[Extracted information — start]
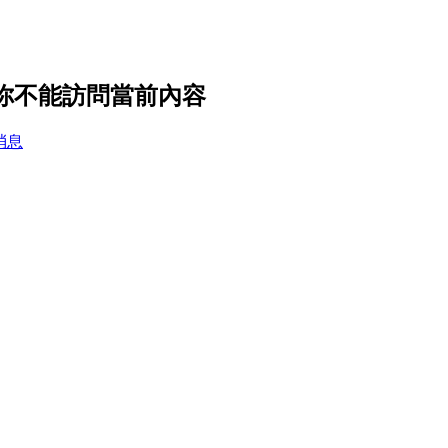
，你不能訪問當前內容
消息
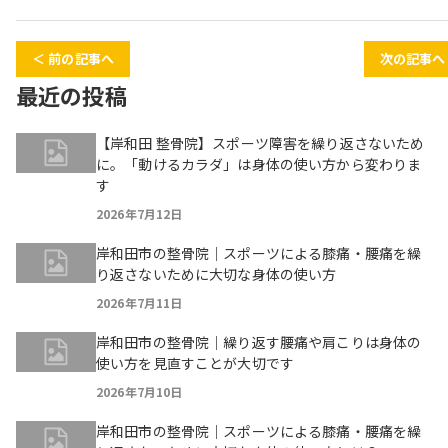
＜ 前の記事へ
次の記事へ
最近の投稿
【岸和田 整骨院】スポーツ障害を繰り返さないため
に。「動けるカラダ」は身体の使い方から変わりま
す
2026年7月12日
岸和田市の整骨院｜スポーツによる膝痛・腰痛を繰
り返さないために大切な身体の使い方
2026年7月11日
岸和田市の整骨院｜繰り返す腰痛や肩こりは身体の
使い方を見直すことが大切です
2026年7月10日
岸和田市の整骨院｜スポーツによる膝痛・腰痛を繰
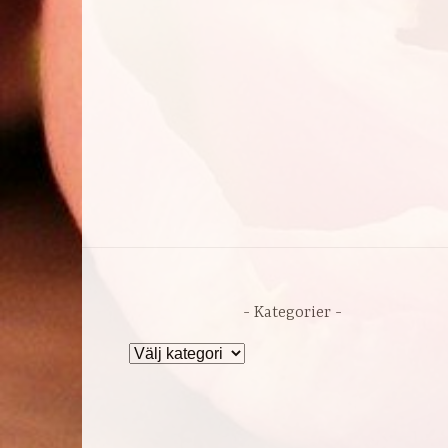
Kategorier
Kategorier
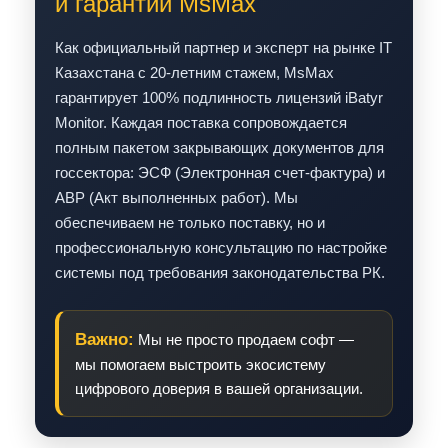
и гарантии MsMax
Как официальный партнер и эксперт на рынке IT
Казахстана с 20-летним стажем, MsMax
гарантирует 100% подлинность лицензий iBatyr
Monitor. Каждая поставка сопровождается
полным пакетом закрывающих документов для
госсектора: ЭСФ (Электронная счет-фактура) и
АВР (Акт выполненных работ). Мы
обеспечиваем не только поставку, но и
профессиональную консультацию по настройке
системы под требования законодательства РК.
Важно:
Мы не просто продаем софт —
мы помогаем выстроить экосистему
цифрового доверия в вашей организации.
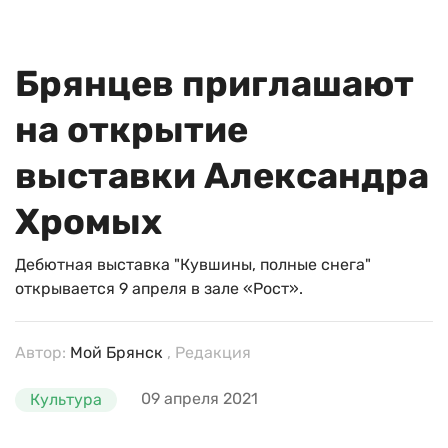
Брянцев приглашают
на открытие
выставки Александра
Хромых
Дебютная выставка "Кувшины, полные снега"
открывается 9 апреля в зале «Рост».
Автор:
Мой Брянск
, Редакция
09 апреля 2021
Культура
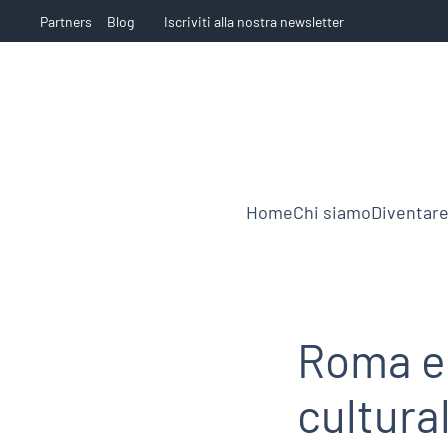
Partners
Blog
Iscriviti alla nostra newsletter
Home
Chi siamo
Diventare
Roma e 
cultural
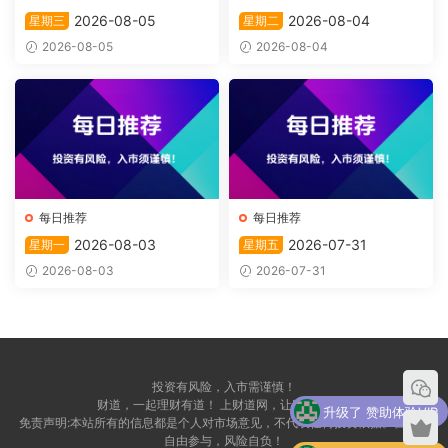
2026-08-05
2026-08-04
星期三
星期二
2026-08-05
2026-08-04
每日推荐
每日推荐
2026-08-03
2026-07-31
星期一
星期五
2026-08-03
2026-07-31
投资有风险，入市需谨慎！
财道，一起理财有道！ 上财道网，让财富上道！
升级了 赞助体验VIP
免责声明:本站所有的信息都是个人对市场意见，不代表任何投资依据。自愿，
自由参与，风险自负！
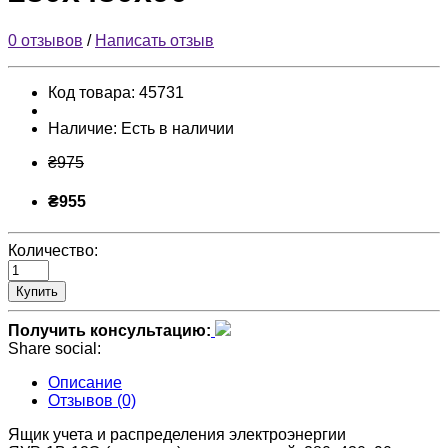
0 отзывов
/
Написать отзыв
Код товара:
45731
Наличие:
Есть в наличии
₴975
₴955
Количество:
Купить
Получить консультацию:
Share social:
Описание
Отзывов (0)
Ящик учета и распределения электроэнергии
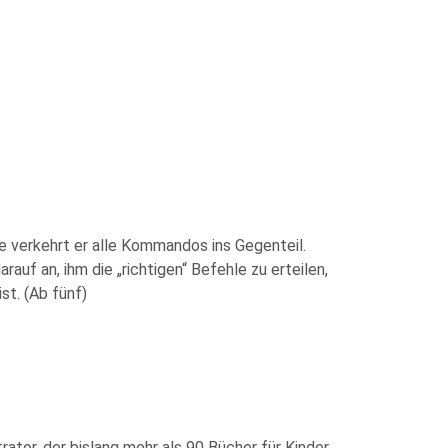
ule verkehrt er alle Kommandos ins Gegenteil.
auf an, ihm die „richtigen“ Befehle zu erteilen,
st. (Ab fünf)
ator, der bislang mehr als 90 Bücher für Kinder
[Extracted information — finish]
## Aim of the exercise
Render every line of the listing above as a Markdown table with the columns No. and Text, giving each row a number and dropping blank lines. Leave the pictures out of the answer.

## Reply
| No. | Text |
|---|---|
| 1 | ，你不能訪問當前內容 |
| 2 | 消息 |
| 3 | ＜ 前の記事へ |
| 4 | 次の記事へ |
| 5 | 最近の投稿 |
| 6 | 【岸和田 整骨院】スポーツ障害を繰り返さないため |
| 7 | に。「動けるカラダ」は身体の使い方から変わりま |
| 8 | す |
| 9 | 2026年7月12日 |
| 10 | 岸和田市の整骨院｜スポーツによる膝痛・腰痛を繰 |
| 11 | り返さないために大切な身体の使い方 |
| 12 | 2026年7月11日 |
| 13 | 岸和田市の整骨院｜繰り返す腰痛や肩こりは身体の |
| 14 | 使い方を見直すことが大切です |
| 15 | 2026年7月10日 |
| 16 | 岸和田市の整骨院｜スポーツによる膝痛・腰痛を繰 |
| 17 | Kategorier |
| 18 | Kategorier |
| 19 | и гарантии MsMax |
| 20 | Как официальный партнер и эксперт на рынке IT |
| 21 | Казахстана с 20-летним стажем, MsMax |
| 22 | гарантирует 100% подлинность лицензий iBatyr |
| 23 | Monitor. Каждая поставка сопровождается |
| 24 | полным пакетом закрывающих документов для |
| 25 | госсектора: ЭСФ (Электронная счет-фактура) и |
| 26 | АВР (Акт выполненных работ). Мы |
| 27 | обеспечиваем не только поставку, но и |
| 28 | профессиональную консультацию по настройке |
| 29 | системы под требования законодательства РК. |
| 30 | Важно: |
| 31 | Мы не просто продаем софт — |
| 32 | мы помогаем выстроить экосистему |
| 33 | цифрового доверия в вашей организации. |
| 34 | Брянцев приглашают |
| 35 | на открытие |
| 36 | выставки Александра |
| 37 | Хромых |
| 38 | Дебютная выставка "Кувшины, полные снега" |
| 39 | открывается 9 апреля в зале «Рост». |
| 40 | Автор: |
| 41 | Мой Брянск |
| 42 | , Редакция |
| 43 | 09 апреля 2021 |
| 44 | Культура |
| 45 | Partners |
| 46 | Blog |
| 47 | Iscriviti alla nostra newsletter |
| 48 | Home |
| 49 | Chi siamo |
| 50 | Diventare |
| 51 | Roma e  |
| 52 | cultural |
| 53 | 2026-08-05 |
| 54 | 2026-08-04 |
| 55 | 星期三 |
| 56 | 星期二 |
| 57 | 2026-08-05 |
| 58 | 2026-08-04 |
| 59 | 每日推荐 |
| 60 | 每日推荐 |
| 61 | 2026-08-03 |
| 62 | 2026-07-31 |
| 63 | 星期一 |
| 64 | 星期五 |
| 65 | 2026-08-03 |
| 66 | 2026-07-31 |
| 67 | 投资有风险，入市需谨慎！ |
| 68 | 财道，一起理财有道！ 上财道网，让财富上道！ |
| 69 | 升级了 赞助体验VIP |
| 70 | 免责声明:本站所有的信息都是个人对市场意见，不代表任何投资依据。自愿， |
| 71 | 自由参与，风险自负！ |
| 72 | 0 отзывов |
| 73 | / |
| 74 | Написать отзыв |
| 75 | Код товара: |
| 76 | 45731 |
| 77 | Наличие: |
| 78 | Есть в наличии |
| 79 | ₴975 |
| 80 | ₴955 |
| 81 | Количество: |
| 82 | Купить |
| 83 | Получить консультацию: |
| 84 | Share social: |
| 85 | Описание |
| 86 | Отзывов (0) |
| 87 | Ящик учета и распределения электроэнергии |
| 88 | ule verkehrt er alle Kommandos ins Gegenteil. |
| 89 | auf an, ihm die „richtigen“ Befehle zu erteilen, |
| 90 | st. (Ab fünf) |
| 91 | ator, der bislang mehr als 90 Bücher für Kinder |